Segment Start: RECORDS SHOWN

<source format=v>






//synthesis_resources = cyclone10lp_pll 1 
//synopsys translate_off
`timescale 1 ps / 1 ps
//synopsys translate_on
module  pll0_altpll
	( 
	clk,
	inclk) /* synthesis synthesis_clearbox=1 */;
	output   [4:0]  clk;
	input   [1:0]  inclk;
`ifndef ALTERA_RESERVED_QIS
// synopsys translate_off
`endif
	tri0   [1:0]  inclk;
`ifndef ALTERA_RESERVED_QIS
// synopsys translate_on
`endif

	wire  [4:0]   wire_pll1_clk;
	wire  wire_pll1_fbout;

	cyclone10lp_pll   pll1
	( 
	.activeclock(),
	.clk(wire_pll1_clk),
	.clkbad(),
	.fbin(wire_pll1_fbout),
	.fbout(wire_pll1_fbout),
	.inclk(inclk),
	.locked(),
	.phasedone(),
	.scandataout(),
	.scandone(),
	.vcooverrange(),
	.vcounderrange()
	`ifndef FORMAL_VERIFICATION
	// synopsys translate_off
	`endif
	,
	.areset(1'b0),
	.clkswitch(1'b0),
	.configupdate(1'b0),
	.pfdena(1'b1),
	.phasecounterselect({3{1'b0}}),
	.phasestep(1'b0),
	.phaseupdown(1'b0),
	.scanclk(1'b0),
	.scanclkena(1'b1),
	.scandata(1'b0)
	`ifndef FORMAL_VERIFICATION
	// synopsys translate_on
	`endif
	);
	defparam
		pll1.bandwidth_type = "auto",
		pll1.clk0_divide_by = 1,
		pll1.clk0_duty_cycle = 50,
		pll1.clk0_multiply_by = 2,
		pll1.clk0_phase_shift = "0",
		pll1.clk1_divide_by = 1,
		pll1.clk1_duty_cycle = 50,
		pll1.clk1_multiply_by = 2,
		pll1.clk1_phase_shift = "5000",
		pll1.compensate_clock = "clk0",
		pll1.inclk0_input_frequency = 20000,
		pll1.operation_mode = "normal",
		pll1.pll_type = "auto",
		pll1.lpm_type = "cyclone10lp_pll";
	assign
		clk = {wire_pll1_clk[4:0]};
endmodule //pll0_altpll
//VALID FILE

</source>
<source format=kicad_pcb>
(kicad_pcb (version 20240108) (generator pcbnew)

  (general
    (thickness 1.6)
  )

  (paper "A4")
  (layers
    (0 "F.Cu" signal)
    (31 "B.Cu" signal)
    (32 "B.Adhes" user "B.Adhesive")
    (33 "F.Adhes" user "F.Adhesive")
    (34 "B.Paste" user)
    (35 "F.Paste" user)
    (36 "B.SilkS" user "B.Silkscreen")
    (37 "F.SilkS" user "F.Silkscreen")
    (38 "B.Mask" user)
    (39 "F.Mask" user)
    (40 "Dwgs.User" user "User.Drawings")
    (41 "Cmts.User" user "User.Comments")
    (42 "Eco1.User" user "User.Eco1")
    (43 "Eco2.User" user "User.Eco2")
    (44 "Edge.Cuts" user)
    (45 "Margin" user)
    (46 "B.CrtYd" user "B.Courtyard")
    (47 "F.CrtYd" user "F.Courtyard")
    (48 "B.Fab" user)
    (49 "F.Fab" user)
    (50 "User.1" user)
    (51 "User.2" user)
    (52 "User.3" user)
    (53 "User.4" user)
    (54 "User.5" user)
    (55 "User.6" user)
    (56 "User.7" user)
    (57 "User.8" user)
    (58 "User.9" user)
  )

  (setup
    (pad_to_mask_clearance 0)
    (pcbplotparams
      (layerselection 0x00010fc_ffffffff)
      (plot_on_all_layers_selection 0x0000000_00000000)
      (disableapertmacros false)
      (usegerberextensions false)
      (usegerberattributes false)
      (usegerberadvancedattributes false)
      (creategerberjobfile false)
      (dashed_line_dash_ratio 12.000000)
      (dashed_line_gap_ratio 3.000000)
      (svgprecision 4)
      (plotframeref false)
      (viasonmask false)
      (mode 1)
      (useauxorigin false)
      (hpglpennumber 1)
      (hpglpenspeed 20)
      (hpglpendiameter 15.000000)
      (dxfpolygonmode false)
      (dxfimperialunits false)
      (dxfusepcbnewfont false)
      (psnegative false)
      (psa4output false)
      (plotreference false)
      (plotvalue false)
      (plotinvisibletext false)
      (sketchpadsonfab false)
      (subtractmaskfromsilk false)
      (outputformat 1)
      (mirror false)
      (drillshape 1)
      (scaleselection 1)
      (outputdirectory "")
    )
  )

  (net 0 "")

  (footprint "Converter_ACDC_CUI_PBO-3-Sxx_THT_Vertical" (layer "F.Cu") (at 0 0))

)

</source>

Segment End: RECORDS SHOWN
Segment Start: RECORDS SHOWN

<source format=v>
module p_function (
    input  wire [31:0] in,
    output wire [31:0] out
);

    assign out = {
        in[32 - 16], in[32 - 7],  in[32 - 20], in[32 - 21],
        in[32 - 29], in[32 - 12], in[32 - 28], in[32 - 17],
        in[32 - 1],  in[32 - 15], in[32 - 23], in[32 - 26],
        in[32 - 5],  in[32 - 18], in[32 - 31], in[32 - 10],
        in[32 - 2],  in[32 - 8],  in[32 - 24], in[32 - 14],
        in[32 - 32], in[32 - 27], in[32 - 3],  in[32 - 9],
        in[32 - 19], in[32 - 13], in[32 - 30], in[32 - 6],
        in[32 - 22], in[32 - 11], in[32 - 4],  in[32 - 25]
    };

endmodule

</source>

Segment End: RECORDS SHOWN

**WORK ITEM**:
Copy each line in the listing where "Courtyard" appears.

**TASK ANSWER**:
    (46 "B.CrtYd" user "B.Courtyard")
    (47 "F.CrtYd" user "F.Courtyard")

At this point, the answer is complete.